In Part 1 I set up spam filtering for the Postfix mail server with SpamAssassin, according to the Debian SpamAssassin default instructions for doing so.
I don't want to waste any more resources than absolutely necessary on spam. "Resources" includes processing time and disk space, but also human attention, like the time it takes to check through your spam folder if you suspect something may have ended up there. Therefore, I'd like to keep as much spam as possible off the system entirely.
If I receive a spam email, I have 3 options for not keeping it.
The simplest, but least polite option, is simply to delete any email that gets a high enough spam score.

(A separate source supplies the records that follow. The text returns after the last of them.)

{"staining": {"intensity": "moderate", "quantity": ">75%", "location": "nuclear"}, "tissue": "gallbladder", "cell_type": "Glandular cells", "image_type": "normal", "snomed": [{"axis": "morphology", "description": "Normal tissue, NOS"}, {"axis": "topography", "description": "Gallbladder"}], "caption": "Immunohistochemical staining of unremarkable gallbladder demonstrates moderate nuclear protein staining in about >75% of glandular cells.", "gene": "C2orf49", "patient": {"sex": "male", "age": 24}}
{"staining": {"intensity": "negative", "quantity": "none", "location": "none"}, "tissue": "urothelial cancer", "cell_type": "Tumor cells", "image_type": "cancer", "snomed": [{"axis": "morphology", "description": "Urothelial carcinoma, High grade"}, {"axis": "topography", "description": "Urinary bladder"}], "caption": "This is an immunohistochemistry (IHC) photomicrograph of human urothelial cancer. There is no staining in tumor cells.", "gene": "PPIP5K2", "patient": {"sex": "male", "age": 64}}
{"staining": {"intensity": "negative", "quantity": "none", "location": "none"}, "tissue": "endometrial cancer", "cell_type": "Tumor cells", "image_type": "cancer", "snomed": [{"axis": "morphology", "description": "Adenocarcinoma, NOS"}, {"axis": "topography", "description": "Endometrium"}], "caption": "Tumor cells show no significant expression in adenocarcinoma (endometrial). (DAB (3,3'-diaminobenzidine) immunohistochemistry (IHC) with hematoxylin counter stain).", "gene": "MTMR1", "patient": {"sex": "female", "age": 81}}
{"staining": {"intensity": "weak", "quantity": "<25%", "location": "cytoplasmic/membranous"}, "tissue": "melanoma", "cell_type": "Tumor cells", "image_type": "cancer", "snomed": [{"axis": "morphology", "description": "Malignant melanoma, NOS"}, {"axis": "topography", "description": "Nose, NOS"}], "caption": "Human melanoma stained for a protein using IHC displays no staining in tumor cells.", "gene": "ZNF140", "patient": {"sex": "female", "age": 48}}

However, email is meant to be a reliable delivery service, as described in the email standards document RFC 5321 §6:
When the receiver-SMTP accepts a piece of mail (by sending a "250 OK" message in response to DATA), it is accepting responsibility for delivering or relaying the message. It must take this responsibility seriously. It MUST NOT lose the message for frivolous reasons, such as because the host later crashes or because of a predictable resource shortage.
[...]
As discussed in Section 7.8 and Section 7.9 below, dropping mail without notification of the sender is permitted in practice. However, it is extremely dangerous and violates a long tradition and community expectations that mail is either delivered or returned. If silent message-dropping is misused, it could easily undermine confidence in the reliability of the Internet's mail systems.
So, don't do that.
Again from standards doc RFC 5321 §6, linked above:
Utility and predictability of the Internet mail system requires that messages that can be delivered should be delivered, regardless of any syntax or other faults associated with those messages and regardless of their content. If they cannot be delivered, and cannot be rejected by the SMTP server during the SMTP transaction, they should be "bounced" (returned with non-delivery notification messages) as described above.
If you've ever received an email titled "Delivery failure" or similar, this is a bounce message.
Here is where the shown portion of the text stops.